(Stored entries)
====
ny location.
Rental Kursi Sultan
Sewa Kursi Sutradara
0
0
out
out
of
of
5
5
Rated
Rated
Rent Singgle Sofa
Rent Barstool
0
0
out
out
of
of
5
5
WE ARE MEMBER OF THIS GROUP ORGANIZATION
====
*ABOUT THIS EXERCISE*.
Reproduce all of the entries word for word. Omit nothing.

*OUTPUT BELOW*.
ny location.
Rental Kursi Sultan
Sewa Kursi Sutradara
0
0
out
out
of
of
5
5
Rated
Rated
Rent Singgle Sofa
Rent Barstool
0
0
out
out
of
of
5
5
WE ARE MEMBER OF THIS GROUP ORGANIZATION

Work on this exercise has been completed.